All of the Judges I encountered growing up and getting in trouble for stupid shit had huge egos, bordering Megolomania. DEF: Megalomania denotes an obsession with, either in the form of irrational perceived need for, or preoccupation with one's own estimation of having and/or obtaining, grandiosity and extravagance; especially in the form of great fame and popularity, material wealth, social influence or political power.
Anymore, it seems that's the only way to climb the political ladder: Reinventing the wheel and making our forefather turn over in their graves.
 

Hash Zeppelin

Ski Bum Rodeo Clown
Premium user
ICMag Donor
Veteran
You ppl are missing one important point. She may be "christian" but she's really a Catholic, and that means anti-abortion, anti-gay rights, and probably anti-drugs too.

They all go together with the repressive morality of the Catholic church which as we all know has nothing but innocent saints running it. :eek:

I'd like to see her put some of those pederast priests where they belong...

I was trying to avoid pointing out the catholics, but now that the cat is out of the bag....

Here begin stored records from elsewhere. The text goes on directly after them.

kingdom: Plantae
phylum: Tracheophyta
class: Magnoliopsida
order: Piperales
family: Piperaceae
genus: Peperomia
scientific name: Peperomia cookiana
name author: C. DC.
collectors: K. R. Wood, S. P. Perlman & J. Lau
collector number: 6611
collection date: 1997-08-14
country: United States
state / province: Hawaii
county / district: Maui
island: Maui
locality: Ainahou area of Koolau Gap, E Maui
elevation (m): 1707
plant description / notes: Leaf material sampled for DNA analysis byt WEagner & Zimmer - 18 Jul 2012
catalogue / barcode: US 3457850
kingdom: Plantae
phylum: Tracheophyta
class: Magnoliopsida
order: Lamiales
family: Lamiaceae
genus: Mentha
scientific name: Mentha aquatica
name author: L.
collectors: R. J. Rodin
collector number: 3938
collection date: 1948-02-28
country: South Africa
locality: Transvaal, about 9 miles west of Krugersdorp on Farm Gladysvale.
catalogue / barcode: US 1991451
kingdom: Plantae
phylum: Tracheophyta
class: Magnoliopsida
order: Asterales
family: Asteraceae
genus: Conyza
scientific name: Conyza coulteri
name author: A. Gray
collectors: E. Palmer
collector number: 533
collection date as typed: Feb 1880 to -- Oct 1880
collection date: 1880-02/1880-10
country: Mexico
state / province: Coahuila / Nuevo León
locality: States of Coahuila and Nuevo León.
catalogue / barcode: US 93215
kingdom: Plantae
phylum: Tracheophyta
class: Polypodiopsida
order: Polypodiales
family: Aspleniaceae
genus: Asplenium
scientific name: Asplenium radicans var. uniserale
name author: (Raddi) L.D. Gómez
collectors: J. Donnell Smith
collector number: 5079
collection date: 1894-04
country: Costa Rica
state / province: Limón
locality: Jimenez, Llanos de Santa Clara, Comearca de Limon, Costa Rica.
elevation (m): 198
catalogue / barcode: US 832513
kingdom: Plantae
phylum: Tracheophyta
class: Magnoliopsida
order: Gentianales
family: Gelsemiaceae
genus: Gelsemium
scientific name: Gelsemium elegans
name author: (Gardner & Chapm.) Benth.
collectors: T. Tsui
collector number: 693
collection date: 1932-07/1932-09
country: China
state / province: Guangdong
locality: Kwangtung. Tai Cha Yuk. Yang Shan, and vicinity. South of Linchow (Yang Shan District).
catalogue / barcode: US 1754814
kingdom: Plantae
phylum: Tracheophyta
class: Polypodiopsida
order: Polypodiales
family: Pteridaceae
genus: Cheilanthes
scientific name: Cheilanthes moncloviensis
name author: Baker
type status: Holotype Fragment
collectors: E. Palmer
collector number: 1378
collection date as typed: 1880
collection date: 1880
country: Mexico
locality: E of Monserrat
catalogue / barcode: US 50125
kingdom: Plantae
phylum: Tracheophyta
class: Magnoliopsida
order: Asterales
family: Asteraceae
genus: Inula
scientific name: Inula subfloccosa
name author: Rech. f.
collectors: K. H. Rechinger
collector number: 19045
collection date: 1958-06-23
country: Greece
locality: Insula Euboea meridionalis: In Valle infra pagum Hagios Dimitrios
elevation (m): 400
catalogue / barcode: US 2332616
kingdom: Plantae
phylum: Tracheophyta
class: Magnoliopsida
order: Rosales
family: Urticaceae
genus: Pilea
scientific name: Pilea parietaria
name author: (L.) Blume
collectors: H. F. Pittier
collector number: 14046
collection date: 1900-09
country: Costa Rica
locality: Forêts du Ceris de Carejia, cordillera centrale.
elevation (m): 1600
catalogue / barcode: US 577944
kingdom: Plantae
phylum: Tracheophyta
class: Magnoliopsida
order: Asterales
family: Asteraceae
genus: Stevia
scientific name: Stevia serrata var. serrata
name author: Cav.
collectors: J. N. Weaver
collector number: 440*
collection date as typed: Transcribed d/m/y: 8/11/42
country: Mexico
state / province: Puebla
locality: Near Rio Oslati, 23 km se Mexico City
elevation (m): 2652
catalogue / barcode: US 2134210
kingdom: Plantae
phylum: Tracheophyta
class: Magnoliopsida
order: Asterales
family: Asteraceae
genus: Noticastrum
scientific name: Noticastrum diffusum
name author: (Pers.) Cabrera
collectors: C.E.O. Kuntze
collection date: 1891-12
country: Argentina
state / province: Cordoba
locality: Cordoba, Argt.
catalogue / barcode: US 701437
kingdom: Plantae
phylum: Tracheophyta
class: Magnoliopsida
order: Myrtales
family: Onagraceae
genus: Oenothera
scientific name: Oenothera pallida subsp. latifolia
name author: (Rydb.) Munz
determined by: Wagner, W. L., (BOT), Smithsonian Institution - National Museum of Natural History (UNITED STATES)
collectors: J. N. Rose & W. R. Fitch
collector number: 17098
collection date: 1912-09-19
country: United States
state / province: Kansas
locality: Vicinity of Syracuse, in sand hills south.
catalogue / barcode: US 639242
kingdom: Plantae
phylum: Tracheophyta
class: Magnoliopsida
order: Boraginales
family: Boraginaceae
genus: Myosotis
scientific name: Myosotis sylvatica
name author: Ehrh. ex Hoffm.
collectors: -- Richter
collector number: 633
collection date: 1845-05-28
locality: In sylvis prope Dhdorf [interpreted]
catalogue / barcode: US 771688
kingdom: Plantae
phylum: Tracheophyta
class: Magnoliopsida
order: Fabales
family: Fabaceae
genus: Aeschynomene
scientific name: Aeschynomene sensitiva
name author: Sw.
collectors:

The catholic church, and philosophy are the most hypocritical of the western religions. Catholicism has caused more problems and death across the world than any war since it's formation.
 
M

movingtocally

You ppl are missing one important point. She may be "christian" but she's really a Catholic, and that means anti-abortion, anti-gay rights, and probably anti-drugs too.

They all go together with the repressive morality of the Catholic church which as we all know has nothing but innocent saints running it. :eek:

I'd like to see her put some of those pederast priests where they belong...
Every ambitious potential political appointee in America has to play the game for the tards-you really think a guy of Obamas intellectual ability is a Christian, for example? Course not, but he has to play the game.

I understand and agree with the general transparency of those who really are of said faith, but everybody has to play that game at base. You can't talk like an educated adult about religion in America and get elected. Let's wait and see.
 
M

movingtocally

Further, the cannabis fight won't be won in the courts. That's just where it is now, as the retardation of prohibition of this plant is in the stages of disassemble. It will be won as the current generation ages and presses into authority.


Her nomination will ultimately not prove meaningful in practical terms for pot growers and smokers.
 

hamstring

Well-known member
Veteran
2 cents

All Supreme Court decisions have a political spin they are humans and can be influenced by what they see and hear. We are not robots taking the emotional component out is not possible never was.

Many times we see changes in a justice when they get in there for a few years. Many things change when you have a job for life no huge weight to move up or out on your shoulders. I do not deny that the fireman issue is not right but I am hoping for the best and like that it is a Latino woman.
PEACE
 

funker

Active member
i would bet her position on states' rights will not be good but hopefully we won't need the supreme court to achieve our goals...

as far as that shit about not suppressing evidence i think that sucks too...
 
Her nomination will ultimately not prove meaningful in practical terms for pot growers and smokers.
It will if her philosophy of permitting unreasonable searches, and warrants without probable cause continues. The existing court just limited Miranda rights, having this former D.A. added to the mix does not look good.

Supreme court justices are appointed for life. I would submit that her appointment is far more important than any individual congressman, senator, or president.